■ Your task
Reproduce verbatim all of the data given below, but do not carry over the images.

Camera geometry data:
•••

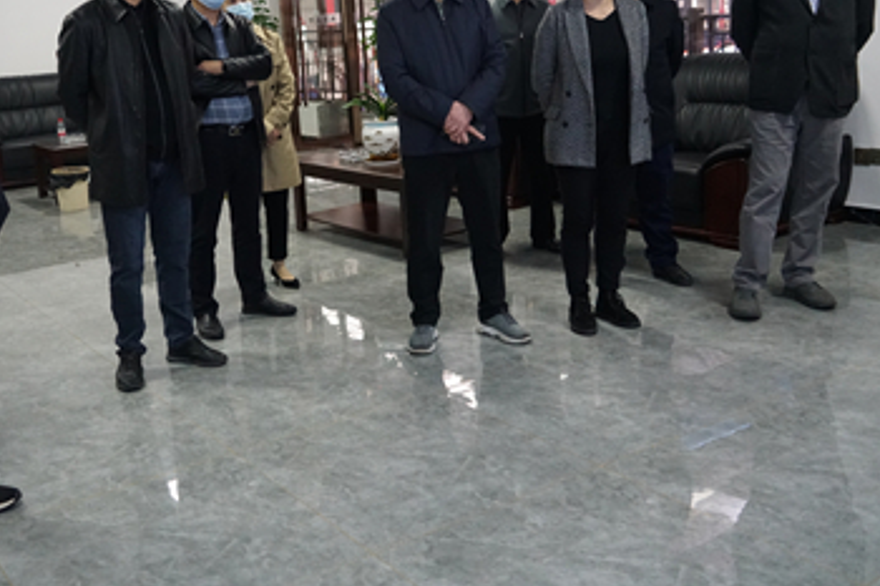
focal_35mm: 40
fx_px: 977
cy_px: 192
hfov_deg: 48.0
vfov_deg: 33.1
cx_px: 332
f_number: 4
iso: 6400
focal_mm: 28
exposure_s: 1/160
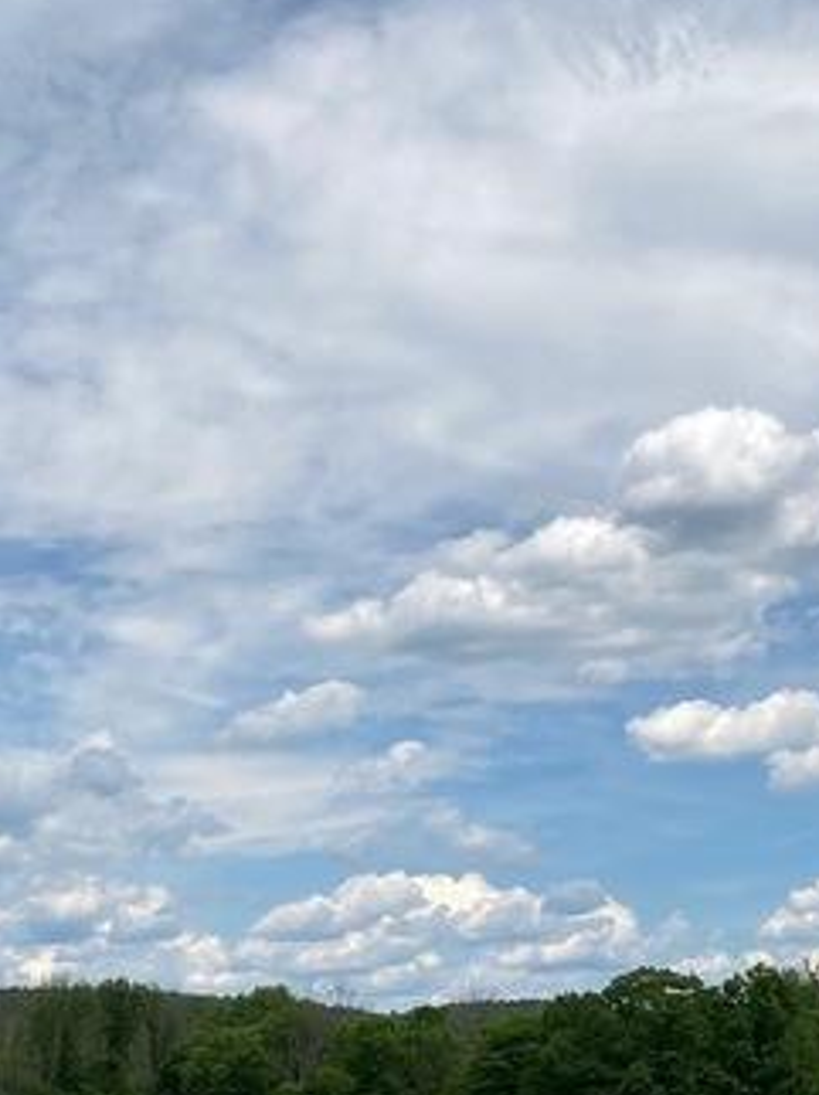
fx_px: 2748
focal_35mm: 87
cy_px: 1088
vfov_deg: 21.7
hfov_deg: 16.8
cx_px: 119
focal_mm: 3.99
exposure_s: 1/3745
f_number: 1.8
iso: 25
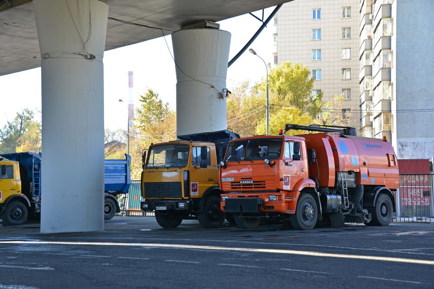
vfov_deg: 21.9
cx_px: 217
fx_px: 748
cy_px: 144
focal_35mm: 62
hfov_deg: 32.4
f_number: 5.6
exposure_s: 1/160
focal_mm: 62
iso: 250
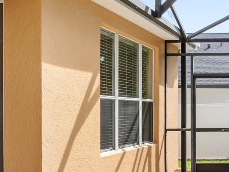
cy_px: 115
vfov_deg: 25.1
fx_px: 384
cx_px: 292
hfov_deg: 27.9
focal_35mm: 58
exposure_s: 1/160
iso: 640
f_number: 9
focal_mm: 10
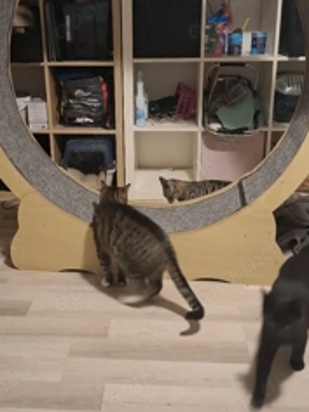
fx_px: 464
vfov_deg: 47.4
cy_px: 155
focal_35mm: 39
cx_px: 141
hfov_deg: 36.8
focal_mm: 5.54
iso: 800
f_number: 1.8
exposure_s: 1/20
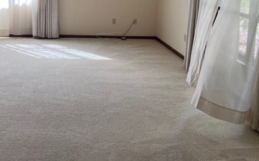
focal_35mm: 51
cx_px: 52
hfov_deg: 38.1
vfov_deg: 24.4
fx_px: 360
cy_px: 8
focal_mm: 5.7
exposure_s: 1/143
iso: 64
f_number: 1.5
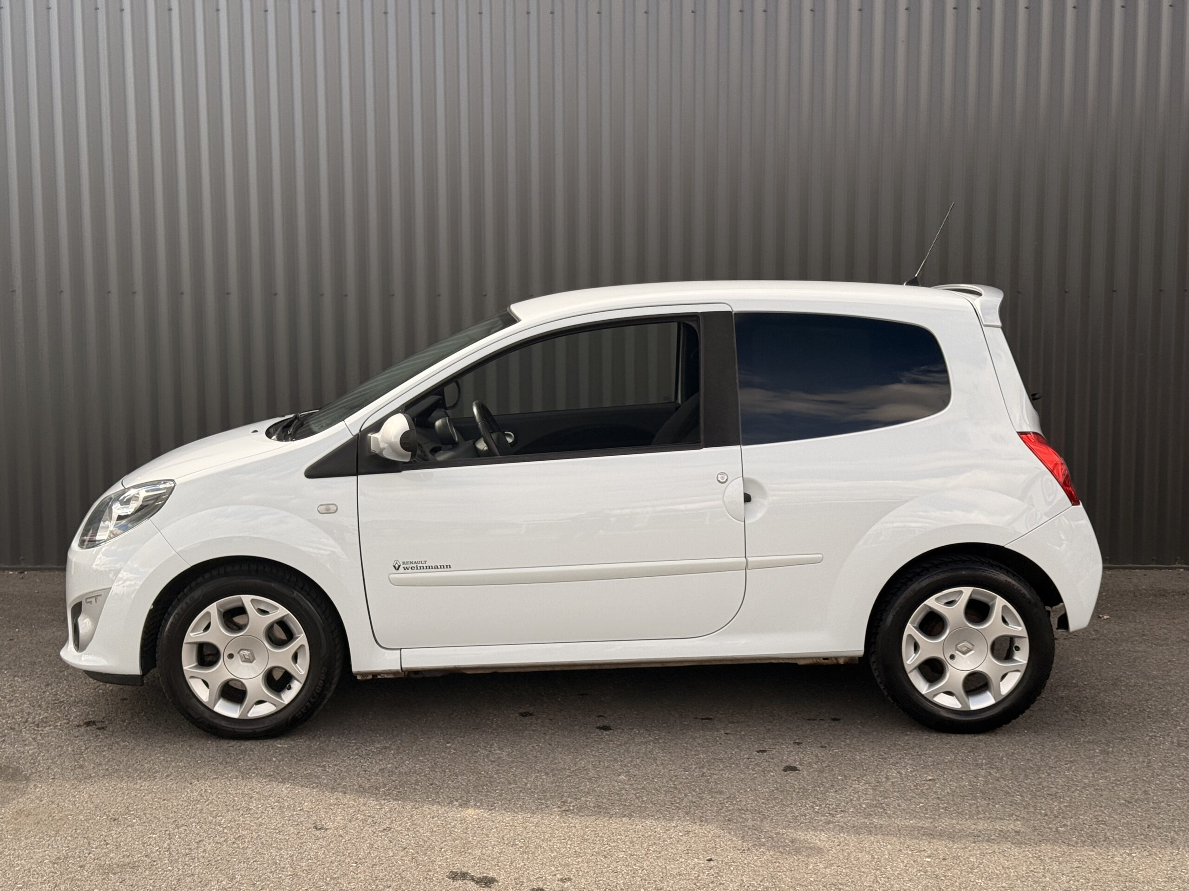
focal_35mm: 48
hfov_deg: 39.7
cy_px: 446
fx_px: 1649
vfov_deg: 30.3
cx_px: 594
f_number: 1.78
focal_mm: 6.76
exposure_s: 1/1100
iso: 64
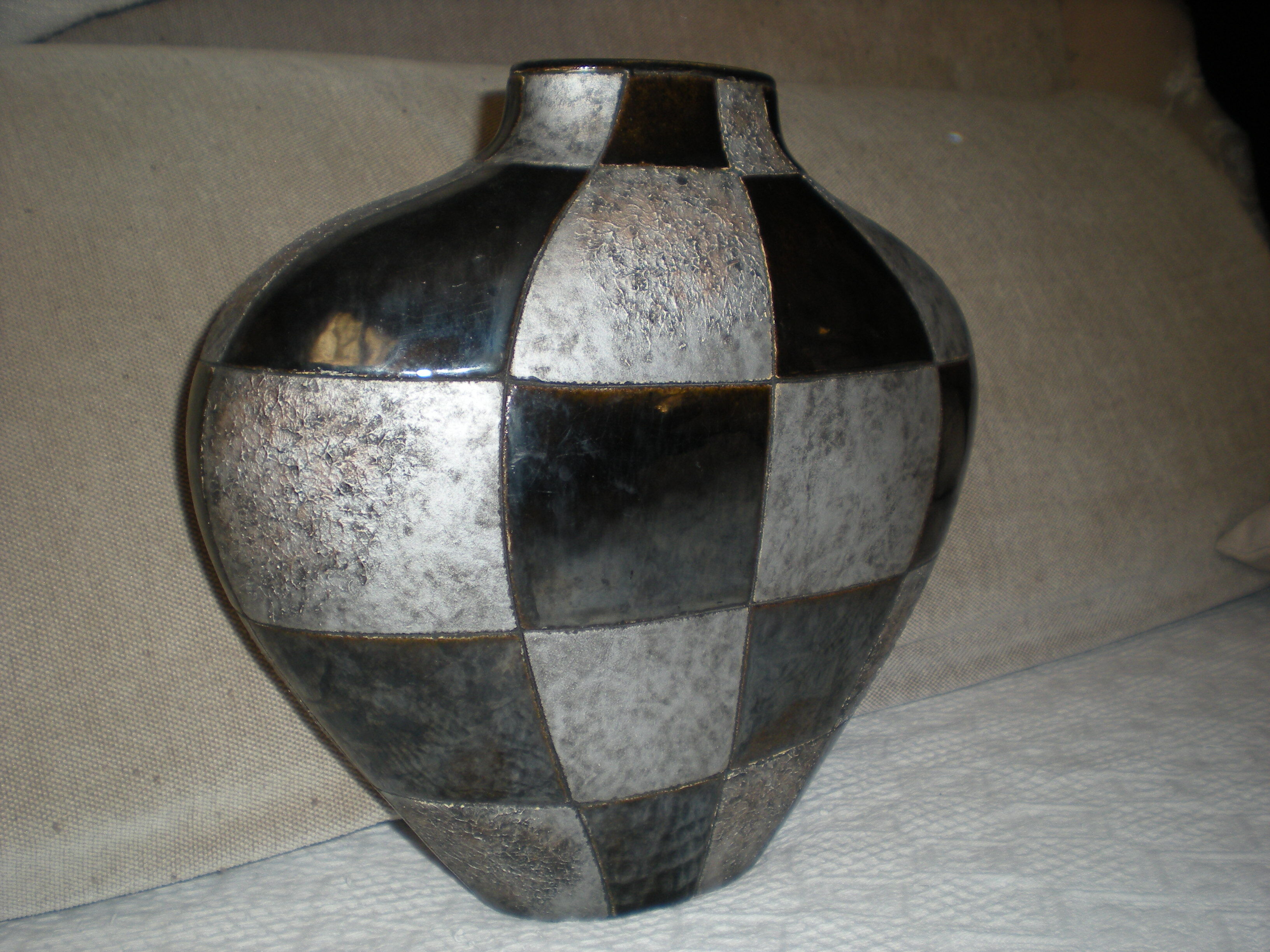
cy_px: 476
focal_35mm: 38
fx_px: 1394
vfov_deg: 37.7
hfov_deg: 49.0
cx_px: 635
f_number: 3.1
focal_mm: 6.3
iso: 64
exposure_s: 1/60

•••

■ Exercise output
focal_35mm: 40
fx_px: 977
cy_px: 192
hfov_deg: 48.0
vfov_deg: 33.1
cx_px: 332
f_number: 4
iso: 6400
focal_mm: 28
exposure_s: 1/160
fx_px: 2748
focal_35mm: 87
cy_px: 1088
vfov_deg: 21.7
hfov_deg: 16.8
cx_px: 119
focal_mm: 3.99
exposure_s: 1/3745
f_number: 1.8
iso: 25
vfov_deg: 21.9
cx_px: 217
fx_px: 748
cy_px: 144
focal_35mm: 62
hfov_deg: 32.4
f_number: 5.6
exposure_s: 1/160
focal_mm: 62
iso: 250
cy_px: 115
vfov_deg: 25.1
fx_px: 384
cx_px: 292
hfov_deg: 27.9
focal_35mm: 58
exposure_s: 1/160
iso: 640
f_number: 9
focal_mm: 10
fx_px: 464
vfov_deg: 47.4
cy_px: 155
focal_35mm: 39
cx_px: 141
hfov_deg: 36.8
focal_mm: 5.54
iso: 800
f_number: 1.8
exposure_s: 1/20
focal_35mm: 51
cx_px: 52
hfov_deg: 38.1
vfov_deg: 24.4
fx_px: 360
cy_px: 8
focal_mm: 5.7
exposure_s: 1/143
iso: 64
f_number: 1.5
focal_35mm: 48
hfov_deg: 39.7
cy_px: 446
fx_px: 1649
vfov_deg: 30.3
cx_px: 594
f_number: 1.78
focal_mm: 6.76
exposure_s: 1/1100
iso: 64
cy_px: 476
focal_35mm: 38
fx_px: 1394
vfov_deg: 37.7
hfov_deg: 49.0
cx_px: 635
f_number: 3.1
focal_mm: 6.3
iso: 64
exposure_s: 1/60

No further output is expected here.